David vs. Goliath: The Greatest Small-School Upsets in College Sports History
Nothing captures the imagination of sports fans quite like a Cinderella story. These are the games that remind us why we watch — because on any given Saturday, anything can happen.
Appalachian State at Michigan (2007)
No list of college football upsets is complete without the game that changed everything. On September 1, 2007, Appalachian State — an FCS team from the Southern Conference — walked into the Big House in Ann Arbor and beat #5 Michigan 34-32. It wasn't a fluke. App State led for most of the game, forced turnovers, and blocked a last-second field goal attempt to seal the victory.
The result was so shocking that it fundamentally changed how Power Five programs scheduled their non-conference games. Before App State, playing an FCS team was considered a free win. After App State, it became a potential career-ending embarrassment for a head coach.
UMBC vs. Virginia (2018)
In the most historic upset in NCAA Tournament history, the University of Maryland, Baltimore County — a #16 seed — demolished #1 overall seed Virginia 74-54 in the first round of the 2018 tournament. It wasn't even close. UMBC led by 20+ points for most of the second half.
It was the first time in 136 tries that a #16 seed had beaten a #1 seed in the men's tournament. The statistical improbability was staggering — and yet, if you had polled college basketball fans before the game, many would have told you that Virginia's slow-paced, defensive style was vulnerable to a hot-shooting underdog. The crowd knew something the brackets didn't.

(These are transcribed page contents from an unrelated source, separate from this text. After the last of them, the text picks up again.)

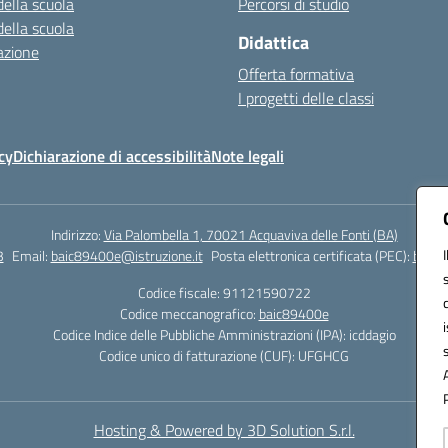
della scuola
Percorsi di studio
della scuola
Didattica
azione
Offerta formativa
I progetti delle classi
cy
Dichiarazione di accessibilità
Note legali
Indirizzo:
Via Palombella 1, 70021 Acquaviva delle Fonti (BA)
3
Email:
baic89400e@istruzione.it
Posta elettronica certificata (PEC):
baic8
Codice fiscale: 91121590722
Codice meccanografico:
baic89400e
Codice Indice delle Pubbliche Amministrazioni (IPA): icddagio
Codice unico di fatturazione (CUF): UFGHCG
Hosting & Powered by 3D Solution S.r.l.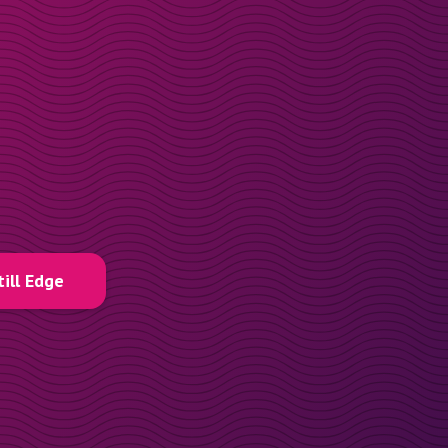
till Edge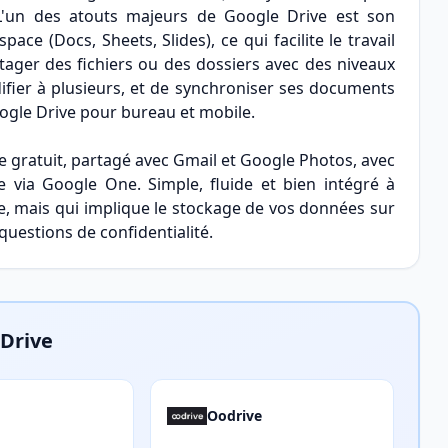
 L'un des atouts majeurs de Google Drive est son
ce (Docs, Sheets, Slides), ce qui facilite le travail
artager des fichiers ou des dossiers avec des niveaux
ier à plusieurs, et de synchroniser ses documents
oogle Drive pour bureau et mobile.
 gratuit, partagé avec Gmail et Google Photos, avec
 via Google One. Simple, fluide et bien intégré à
re, mais qui implique le stockage de vos données sur
questions de confidentialité.
 Drive
Oodrive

Boise State vs. Oklahoma (2007 Fiesta Bowl)
The game that put the Group of Five on the national map. Boise State, an undefeated team from the WAC, was widely dismissed as a pretender with no business playing in a BCS bowl. What followed was arguably the greatest game in college football history.
Boise State used a hook-and-lateral play to tie the game in the final seconds of regulation, then won in overtime with the now-iconic Statue of Liberty play for a two-point conversion. The victory didn't just prove Boise State belonged — it proved that the entire BCS system was flawed for excluding teams like them from the championship conversation.
Why Upsets Matter for FanVote
These upsets expose the fundamental weakness of traditional polling: small panels of experts consistently under-rank non-traditional programs because they lack exposure to those teams. An AP writer might watch Alabama play every week, but they've probably never seen a Boise State or Appalachian State practice report.
FanVote's normalization model gives small-school fanbases an equal seat at the table. When Boise State fans submit their consensus ballot, their intimate knowledge of their team's capabilities carries the same weight as Ohio State's 50,000 fans. This means underdog programs are more likely to receive fair rankings in the FanVote consensus than in any traditional media poll.
The beauty of crowd-sourced polling is that the crowd has already watched these games. They've seen the App States and the UMBCs play. They know when a Cinderella is legitimate and when a Blue Blood is vulnerable. The wisdom is already there — it just needs the right platform to be heard.